**What you will do**.
Would you please transcribe the records below exactly, leaving out the pictures?

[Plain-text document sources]
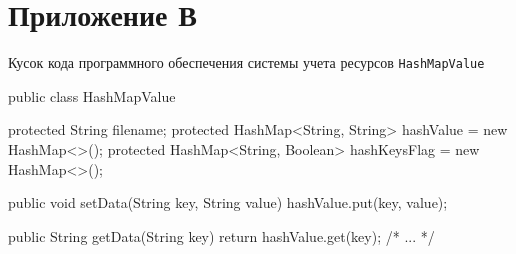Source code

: \documentclass[a4paper,12pt]{article}
\begin{document}
\pagebreak

\section*{ \centering Приложение В} 

\begin{center}
	Кусок кода программного обеспечения системы учета ресурсов \verb|HashMapValue|
\end{center}

\begin{MyCode}

public class HashMapValue {
	
	protected String filename; 
	protected HashMap<String, String> hashValue = 
	new HashMap<>();
	protected HashMap<String, Boolean> hashKeysFlag =
	 new HashMap<>();
	
	public void setData(String key, String value) {
		hashValue.put(key, value);
	}
	
	public String getData(String key) {
		return hashValue.get(key);
	}
    /* ... */
}
\end{MyCode}
\end{document}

**Exercise output**.
Source code

: \documentclass[a4paper,12pt]{article}
\begin{document}
\pagebreak

\section*{ \centering Приложение В} 

\begin{center}
	Кусок кода программного обеспечения системы учета ресурсов \verb|HashMapValue|
\end{center}

\begin{MyCode}

public class HashMapValue {
	
	protected String filename; 
	protected HashMap<String, String> hashValue = 
	new HashMap<>();
	protected HashMap<String, Boolean> hashKeysFlag =
	 new HashMap<>();
	
	public void setData(String key, String value) {
		hashValue.put(key, value);
	}
	
	public String getData(String key) {
		return hashValue.get(key);
	}
    /* ... */
}
\end{MyCode}
\end{document}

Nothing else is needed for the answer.